İsmi “Renklerin Ustası” anlamına gelen Ranga Çeleri olsa da herkes kendisine kısaca Ranga Guru dermiş.
Günlerden bir gün,
Onun yetiştirdiği ressam olan Raciçi artık eğitimini tamamlamış ve son resmini yaparak Ranga Guru’ya götürerek ondan resmini değerlendirmesini istemiş.
Ranga Guru ise...
Sen artık ressam sayılırsın Racaçi, artık senin resmini halk değerlendirecek, diyerek resmi şehrin en kalabalık meydanına götürmesini ve görünen en güzel yerine koymasını istemiş. Yanına da kırmızı bir kalem koyarak halktan beğenmedikleri yerlere çarpı koymalarını rica eden bir yazı bırakmasını istemiş.
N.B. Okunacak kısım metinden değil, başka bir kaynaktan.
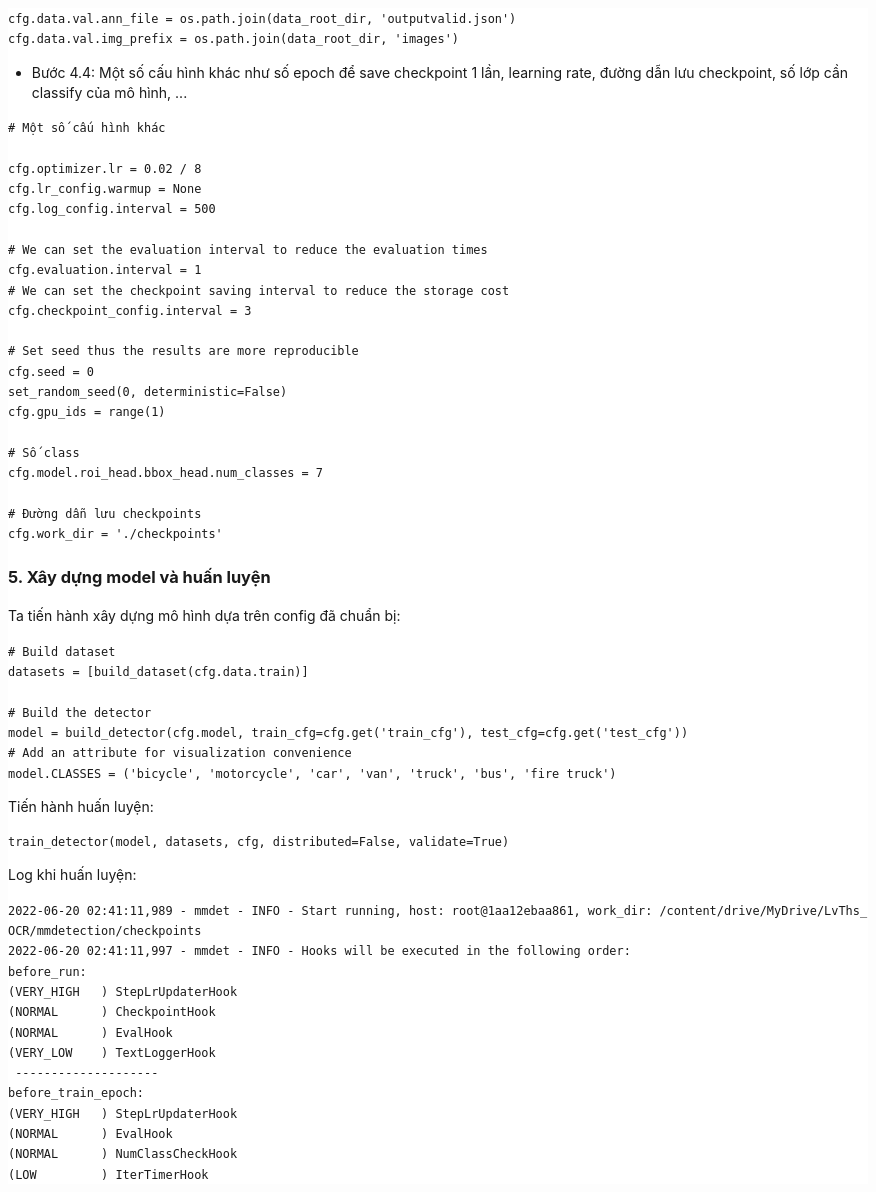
 ```[python3]
cfg.data.val.ann_file = os.path.join(data_root_dir, 'outputvalid.json')
cfg.data.val.img_prefix = os.path.join(data_root_dir, 'images')
```

- Bước 4.4: Một số cấu hình khác như số epoch để save checkpoint 1 lần, learning rate, đường dẫn lưu checkpoint, số lớp cần classify của mô hình, ...

```[python3]
# Một số cấu hình khác

cfg.optimizer.lr = 0.02 / 8
cfg.lr_config.warmup = None
cfg.log_config.interval = 500

# We can set the evaluation interval to reduce the evaluation times
cfg.evaluation.interval = 1
# We can set the checkpoint saving interval to reduce the storage cost
cfg.checkpoint_config.interval = 3

# Set seed thus the results are more reproducible
cfg.seed = 0
set_random_seed(0, deterministic=False)
cfg.gpu_ids = range(1)

# Số class
cfg.model.roi_head.bbox_head.num_classes = 7

# Đường dẫn lưu checkpoints
cfg.work_dir = './checkpoints'
```

### 5. Xây dựng model và huấn luyện

Ta tiến hành xây dựng mô hình dựa trên config đã chuẩn bị:

```[python3]
# Build dataset
datasets = [build_dataset(cfg.data.train)]

# Build the detector
model = build_detector(cfg.model, train_cfg=cfg.get('train_cfg'), test_cfg=cfg.get('test_cfg'))
# Add an attribute for visualization convenience
model.CLASSES = ('bicycle', 'motorcycle', 'car', 'van', 'truck', 'bus', 'fire truck')
```

Tiến hành huấn luyện:

```[python3]
train_detector(model, datasets, cfg, distributed=False, validate=True)
```

Log khi huấn luyện:

```
2022-06-20 02:41:11,989 - mmdet - INFO - Start running, host: root@1aa12ebaa861, work_dir: /content/drive/MyDrive/LvThs_OCR/mmdetection/checkpoints
2022-06-20 02:41:11,997 - mmdet - INFO - Hooks will be executed in the following order:
before_run:
(VERY_HIGH   ) StepLrUpdaterHook                  
(NORMAL      ) CheckpointHook                     
(NORMAL      ) EvalHook                           
(VERY_LOW    ) TextLoggerHook                     
 -------------------- 
before_train_epoch:
(VERY_HIGH   ) StepLrUpdaterHook                  
(NORMAL      ) EvalHook                           
(NORMAL      ) NumClassCheckHook                  
(LOW         ) IterTimerHook                      
```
Raciçi, Ustasının dediğini yapmış ve birkaç gün sonra resme bakmaya gittiğinde görmüş ki, tüm resim çarpılar içinde ve neredeyse görünmüyor…
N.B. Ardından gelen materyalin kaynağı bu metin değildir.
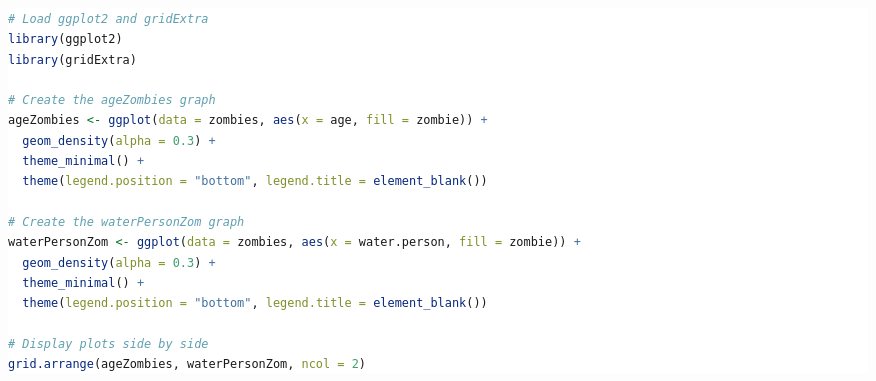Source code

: 
```R
# Load ggplot2 and gridExtra
library(ggplot2) 
library(gridExtra)

# Create the ageZombies graph
ageZombies <- ggplot(data = zombies, aes(x = age, fill = zombie)) +
  geom_density(alpha = 0.3) +  
  theme_minimal() +
  theme(legend.position = "bottom", legend.title = element_blank())

# Create the waterPersonZom graph
waterPersonZom <- ggplot(data = zombies, aes(x = water.person, fill = zombie)) +
  geom_density(alpha = 0.3) +  
  theme_minimal() +
  theme(legend.position = "bottom", legend.title = element_blank())

# Display plots side by side
grid.arrange(ageZombies, waterPersonZom, ncol = 2)
```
Çok üzülmüş tabii. Emeğini ve yüreğini koyarak yaptığı tablo kırmızıdan bir duvar sanki..
Alıp resmi götürmüş Ranga Guru’ya ve ne kadar üzgün olduğunu belirtmiş. Ranga Guru üzülmemesini ve yeniden resme devam etmesini önermiş.
Raciçi yeniden yapmış resmi ve gene Ranga Guru’ya götürmüş. Resmi, tekrar şehrin en kalabalık meydanına bırakmasını istemiş Ranga Guru.
Ama bu defa yanına bir palet dolusu çeşitli renklerde yağlı boya ve birkaç fırçayla birlikte insanlardan beğenmedikleri yerleri düzeltmesini rica eden bir yazı da bırakmasını istemiş.
Raciçi denileni yapmış…
Birkaç gün sonra gittiği meydanda görmüş ki, resmine hiç dokunulmamış, fırçalar da boyalar da kullanılmamış.
Çok sevinmiş ve koşarak Ranga Guru’ya giderek resme dokunulmadığını anlatmış..
Ranga Guru ise;
Sevgili Raciçi, Sen, birinci konumda insanlara fırsat verildiğinde ne kadar acımasız bir eleştiri sağanağı ile karşılaşılabileceğini gördün.
Hayatında resim yapmamış insanlar dahi gelip senin resmini karaladı.
Oysa ikinci konumda onlardan hatalarını düzeltmelerini istedin, yapıcı olmalarını talep ettin.
Yapıcı olmak eğitim gerektirir!
Hiç kimse, bilmediği bir konuyu düzeltmeye kalkmadı, cesaret edemedi, demiş ve....
Raciçi'ye mesleğinde usta olmasının yetmeyeceğini, bilge olması da gerektiğini...
Emeğinin karşılığını ne yaptığından haberi olmayan insanlardan alamayacağını,
Onlara göre emeğinin hiç bir değeri olmadığını öğütlemiş ve son uyarısıyla da noktayı koymuş.
Sakın emeğini bilmeyenlere sunma ve asla bilmeyenle tartışma!